**Short problem:** Render every line of the following material as one string in a JSON list, keeping the original order and omitting any blank lines.
BEGIN Provided material
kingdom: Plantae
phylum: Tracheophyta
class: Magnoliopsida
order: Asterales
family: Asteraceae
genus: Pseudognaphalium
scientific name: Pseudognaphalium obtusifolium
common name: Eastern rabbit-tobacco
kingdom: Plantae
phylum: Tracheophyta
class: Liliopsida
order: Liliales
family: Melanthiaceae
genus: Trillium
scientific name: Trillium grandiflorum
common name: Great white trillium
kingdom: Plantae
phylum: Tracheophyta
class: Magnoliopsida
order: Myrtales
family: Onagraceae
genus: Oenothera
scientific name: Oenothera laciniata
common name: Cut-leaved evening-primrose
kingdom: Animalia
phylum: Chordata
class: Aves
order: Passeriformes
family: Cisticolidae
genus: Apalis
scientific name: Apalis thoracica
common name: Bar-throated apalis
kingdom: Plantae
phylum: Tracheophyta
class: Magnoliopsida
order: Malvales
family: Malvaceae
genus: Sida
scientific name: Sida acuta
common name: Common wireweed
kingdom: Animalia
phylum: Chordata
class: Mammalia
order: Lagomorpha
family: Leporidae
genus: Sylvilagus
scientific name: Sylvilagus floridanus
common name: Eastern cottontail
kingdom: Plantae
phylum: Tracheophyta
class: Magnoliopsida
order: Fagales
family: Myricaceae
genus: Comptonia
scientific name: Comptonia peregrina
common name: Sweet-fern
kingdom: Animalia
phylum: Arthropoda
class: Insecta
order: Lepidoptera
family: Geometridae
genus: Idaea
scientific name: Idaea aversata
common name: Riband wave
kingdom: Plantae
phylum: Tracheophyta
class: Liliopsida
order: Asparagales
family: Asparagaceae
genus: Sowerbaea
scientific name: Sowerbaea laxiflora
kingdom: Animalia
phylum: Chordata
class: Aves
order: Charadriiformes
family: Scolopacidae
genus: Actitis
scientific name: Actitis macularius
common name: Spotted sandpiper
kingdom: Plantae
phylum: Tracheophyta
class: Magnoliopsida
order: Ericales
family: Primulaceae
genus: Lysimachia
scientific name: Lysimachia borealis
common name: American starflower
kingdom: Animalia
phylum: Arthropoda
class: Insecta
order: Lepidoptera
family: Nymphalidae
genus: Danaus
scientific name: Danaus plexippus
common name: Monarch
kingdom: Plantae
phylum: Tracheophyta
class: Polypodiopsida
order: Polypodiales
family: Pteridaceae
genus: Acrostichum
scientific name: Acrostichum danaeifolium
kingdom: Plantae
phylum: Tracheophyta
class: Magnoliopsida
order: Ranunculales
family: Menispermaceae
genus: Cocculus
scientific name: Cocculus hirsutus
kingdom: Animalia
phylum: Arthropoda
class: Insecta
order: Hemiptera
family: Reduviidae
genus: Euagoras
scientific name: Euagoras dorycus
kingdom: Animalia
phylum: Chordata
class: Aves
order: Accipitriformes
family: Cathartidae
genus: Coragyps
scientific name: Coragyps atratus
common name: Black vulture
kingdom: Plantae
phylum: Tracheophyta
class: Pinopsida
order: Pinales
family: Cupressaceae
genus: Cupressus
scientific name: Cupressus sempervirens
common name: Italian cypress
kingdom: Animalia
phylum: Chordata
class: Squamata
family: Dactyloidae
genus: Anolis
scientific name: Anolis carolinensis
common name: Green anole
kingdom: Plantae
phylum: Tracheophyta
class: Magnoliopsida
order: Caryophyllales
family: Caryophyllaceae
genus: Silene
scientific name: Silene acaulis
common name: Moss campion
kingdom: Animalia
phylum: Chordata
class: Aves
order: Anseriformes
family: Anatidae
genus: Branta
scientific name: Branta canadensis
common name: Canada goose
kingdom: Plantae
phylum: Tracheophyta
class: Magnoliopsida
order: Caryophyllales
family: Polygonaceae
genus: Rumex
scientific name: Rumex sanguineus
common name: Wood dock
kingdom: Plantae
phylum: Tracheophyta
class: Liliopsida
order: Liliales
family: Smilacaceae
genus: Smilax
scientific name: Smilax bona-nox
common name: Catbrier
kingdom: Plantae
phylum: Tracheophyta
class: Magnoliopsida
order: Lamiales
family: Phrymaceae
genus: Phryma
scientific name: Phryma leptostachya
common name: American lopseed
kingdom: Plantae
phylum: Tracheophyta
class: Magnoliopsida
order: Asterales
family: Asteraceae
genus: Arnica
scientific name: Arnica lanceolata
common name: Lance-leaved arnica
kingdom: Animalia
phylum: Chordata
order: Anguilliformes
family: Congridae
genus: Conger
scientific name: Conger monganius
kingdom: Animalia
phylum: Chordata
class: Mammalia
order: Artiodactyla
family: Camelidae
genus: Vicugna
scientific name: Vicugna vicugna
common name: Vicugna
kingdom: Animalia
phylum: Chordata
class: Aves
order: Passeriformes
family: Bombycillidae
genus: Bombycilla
END Provided material
**Reply:**
[
  "kingdom: Plantae",
  "phylum: Tracheophyta",
  "class: Magnoliopsida",
  "order: Asterales",
  "family: Asteraceae",
  "genus: Pseudognaphalium",
  "scientific name: Pseudognaphalium obtusifolium",
  "common name: Eastern rabbit-tobacco",
  "kingdom: Plantae",
  "phylum: Tracheophyta",
  "class: Liliopsida",
  "order: Liliales",
  "family: Melanthiaceae",
  "genus: Trillium",
  "scientific name: Trillium grandiflorum",
  "common name: Great white trillium",
  "kingdom: Plantae",
  "phylum: Tracheophyta",
  "class: Magnoliopsida",
  "order: Myrtales",
  "family: Onagraceae",
  "genus: Oenothera",
  "scientific name: Oenothera laciniata",
  "common name: Cut-leaved evening-primrose",
  "kingdom: Animalia",
  "phylum: Chordata",
  "class: Aves",
  "order: Passeriformes",
  "family: Cisticolidae",
  "genus: Apalis",
  "scientific name: Apalis thoracica",
  "common name: Bar-throated apalis",
  "kingdom: Plantae",
  "phylum: Tracheophyta",
  "class: Magnoliopsida",
  "order: Malvales",
  "family: Malvaceae",
  "genus: Sida",
  "scientific name: Sida acuta",
  "common name: Common wireweed",
  "kingdom: Animalia",
  "phylum: Chordata",
  "class: Mammalia",
  "order: Lagomorpha",
  "family: Leporidae",
  "genus: Sylvilagus",
  "scientific name: Sylvilagus floridanus",
  "common name: Eastern cottontail",
  "kingdom: Plantae",
  "phylum: Tracheophyta",
  "class: Magnoliopsida",
  "order: Fagales",
  "family: Myricaceae",
  "genus: Comptonia",
  "scientific name: Comptonia peregrina",
  "common name: Sweet-fern",
  "kingdom: Animalia",
  "phylum: Arthropoda",
  "class: Insecta",
  "order: Lepidoptera",
  "family: Geometridae",
  "genus: Idaea",
  "scientific name: Idaea aversata",
  "common name: Riband wave",
  "kingdom: Plantae",
  "phylum: Tracheophyta",
  "class: Liliopsida",
  "order: Asparagales",
  "family: Asparagaceae",
  "genus: Sowerbaea",
  "scientific name: Sowerbaea laxiflora",
  "kingdom: Animalia",
  "phylum: Chordata",
  "class: Aves",
  "order: Charadriiformes",
  "family: Scolopacidae",
  "genus: Actitis",
  "scientific name: Actitis macularius",
  "common name: Spotted sandpiper",
  "kingdom: Plantae",
  "phylum: Tracheophyta",
  "class: Magnoliopsida",
  "order: Ericales",
  "family: Primulaceae",
  "genus: Lysimachia",
  "scientific name: Lysimachia borealis",
  "common name: American starflower",
  "kingdom: Animalia",
  "phylum: Arthropoda",
  "class: Insecta",
  "order: Lepidoptera",
  "family: Nymphalidae",
  "genus: Danaus",
  "scientific name: Danaus plexippus",
  "common name: Monarch",
  "kingdom: Plantae",
  "phylum: Tracheophyta",
  "class: Polypodiopsida",
  "order: Polypodiales",
  "family: Pteridaceae",
  "genus: Acrostichum",
  "scientific name: Acrostichum danaeifolium",
  "kingdom: Plantae",
  "phylum: Tracheophyta",
  "class: Magnoliopsida",
  "order: Ranunculales",
  "family: Menispermaceae",
  "genus: Cocculus",
  "scientific name: Cocculus hirsutus",
  "kingdom: Animalia",
  "phylum: Arthropoda",
  "class: Insecta",
  "order: Hemiptera",
  "family: Reduviidae",
  "genus: Euagoras",
  "scientific name: Euagoras dorycus",
  "kingdom: Animalia",
  "phylum: Chordata",
  "class: Aves",
  "order: Accipitriformes",
  "family: Cathartidae",
  "genus: Coragyps",
  "scientific name: Coragyps atratus",
  "common name: Black vulture",
  "kingdom: Plantae",
  "phylum: Tracheophyta",
  "class: Pinopsida",
  "order: Pinales",
  "family: Cupressaceae",
  "genus: Cupressus",
  "scientific name: Cupressus sempervirens",
  "common name: Italian cypress",
  "kingdom: Animalia",
  "phylum: Chordata",
  "class: Squamata",
  "family: Dactyloidae",
  "genus: Anolis",
  "scientific name: Anolis carolinensis",
  "common name: Green anole",
  "kingdom: Plantae",
  "phylum: Tracheophyta",
  "class: Magnoliopsida",
  "order: Caryophyllales",
  "family: Caryophyllaceae",
  "genus: Silene",
  "scientific name: Silene acaulis",
  "common name: Moss campion",
  "kingdom: Animalia",
  "phylum: Chordata",
  "class: Aves",
  "order: Anseriformes",
  "family: Anatidae",
  "genus: Branta",
  "scientific name: Branta canadensis",
  "common name: Canada goose",
  "kingdom: Plantae",
  "phylum: Tracheophyta",
  "class: Magnoliopsida",
  "order: Caryophyllales",
  "family: Polygonaceae",
  "genus: Rumex",
  "scientific name: Rumex sanguineus",
  "common name: Wood dock",
  "kingdom: Plantae",
  "phylum: Tracheophyta",
  "class: Liliopsida",
  "order: Liliales",
  "family: Smilacaceae",
  "genus: Smilax",
  "scientific name: Smilax bona-nox",
  "common name: Catbrier",
  "kingdom: Plantae",
  "phylum: Tracheophyta",
  "class: Magnoliopsida",
  "order: Lamiales",
  "family: Phrymaceae",
  "genus: Phryma",
  "scientific name: Phryma leptostachya",
  "common name: American lopseed",
  "kingdom: Plantae",
  "phylum: Tracheophyta",
  "class: Magnoliopsida",
  "order: Asterales",
  "family: Asteraceae",
  "genus: Arnica",
  "scientific name: Arnica lanceolata",
  "common name: Lance-leaved arnica",
  "kingdom: Animalia",
  "phylum: Chordata",
  "order: Anguilliformes",
  "family: Congridae",
  "genus: Conger",
  "scientific name: Conger monganius",
  "kingdom: Animalia",
  "phylum: Chordata",
  "class: Mammalia",
  "order: Artiodactyla",
  "family: Camelidae",
  "genus: Vicugna",
  "scientific name: Vicugna vicugna",
  "common name: Vicugna",
  "kingdom: Animalia",
  "phylum: Chordata",
  "class: Aves",
  "order: Passeriformes",
  "family: Bombycillidae",
  "genus: Bombycilla"
]